Le film a pourtant un intérêt. Il a paraît-il été censuré à l'époque à cause d'une obsession un peu trop voyante de Hughes pour les appendices mammaires de Jane Russell. Mais franchement, je pense qu'il s'agit d'autre chose : l'homosexualité des trois personnages principaux est à peine cachée, et c'est vraiment bluffant de voir un film de 1943 afficher ainsi ses préférences. The Outlaw est un précurseur de Brockeback Mountain, je le dis sans rire.
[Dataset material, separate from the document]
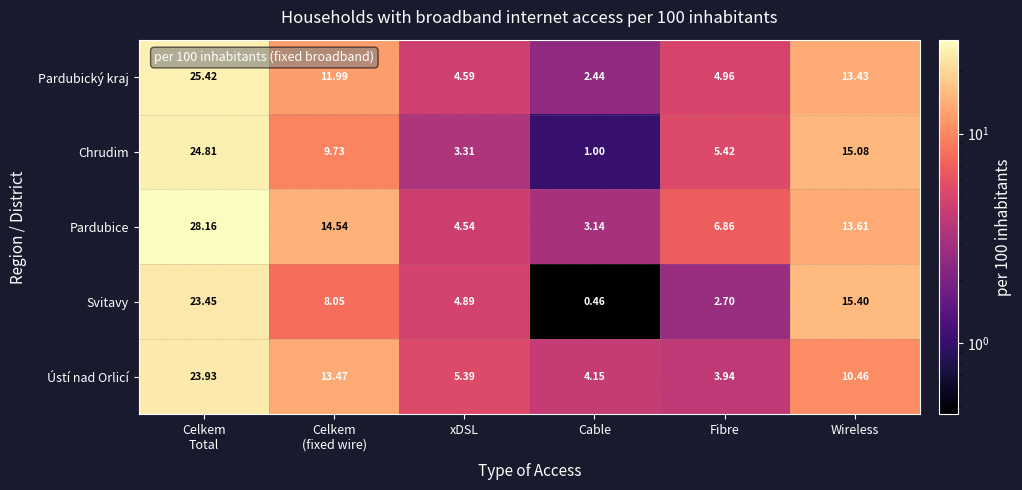

At which category does the chart reach its minimum across all series?

Cable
Les relations troubles entre Billy et Holliday sont poussées très loin, à commencer par la proposition du premier de partager sa chambre avec l'autre ; c'est ensuite une chamaillerie de collégiens à propos d'un cheval ("c'est le mien / non, le mien / regarde, il sait mordiller ton ceinturon / ouah, génial, hihihi"...), puis des étreintes viriles mais équivoques dans le désert, pour finir par une comparaison entre les tailles des différents revolvers (Billy a le regard qui brille devant la longueur du canon d'Holliday). Face à eux, Garrett est un impuissant assistant aux ébats de ses idoles, jaloux de leur bonheur, fasciné par leur complicité. Et le plus drôle, c'est Jane Russell, totalement abandonnée malgré ses charmes évidents, baissant les bras devant les oeillades énamourées des cow-boys entre eux ; ceux-ci vont même jusqu'à échanger la belle contre un cheval, sans aucun scrupule. Le film a réellement un aspect trouble, et la censure est très certainement due à cela plus qu'au décolleté de la miss. A part cette ambiguité (involontaire ? je n'y crois pas), c'est morne plaine et navet total.